What to do: Scan the records for the line containing "left back paw: (557, 469)"; extract it and all later lines, verbatim, through the end, and nothing before it.

Entries shown:

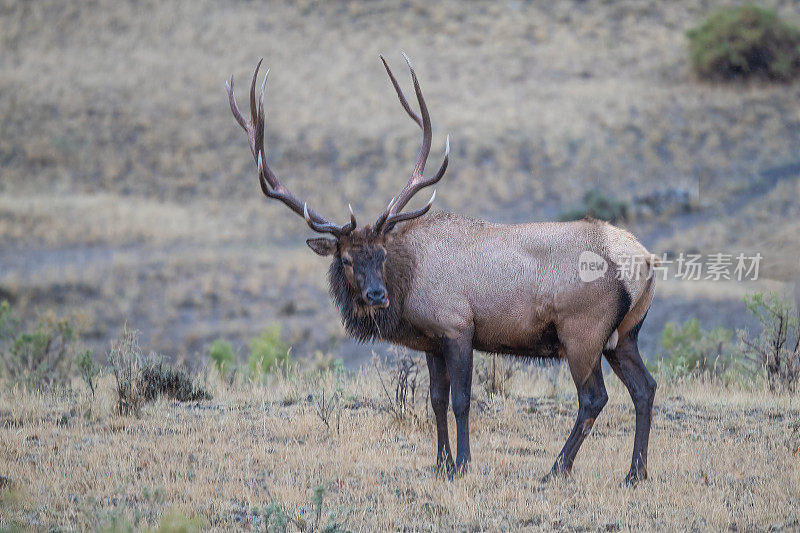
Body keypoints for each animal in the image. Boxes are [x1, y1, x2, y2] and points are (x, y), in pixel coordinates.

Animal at [225, 53, 656, 482]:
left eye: (381, 254)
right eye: (346, 258)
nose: (376, 295)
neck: (409, 285)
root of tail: (645, 261)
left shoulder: (457, 326)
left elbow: (462, 400)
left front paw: (461, 465)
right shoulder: (432, 340)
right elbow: (435, 399)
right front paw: (439, 462)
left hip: (582, 332)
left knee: (594, 397)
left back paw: (557, 469)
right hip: (624, 335)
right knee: (645, 387)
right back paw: (635, 472)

Expected output:
left back paw: (557, 469)
right hip: (624, 335)
right knee: (645, 387)
right back paw: (635, 472)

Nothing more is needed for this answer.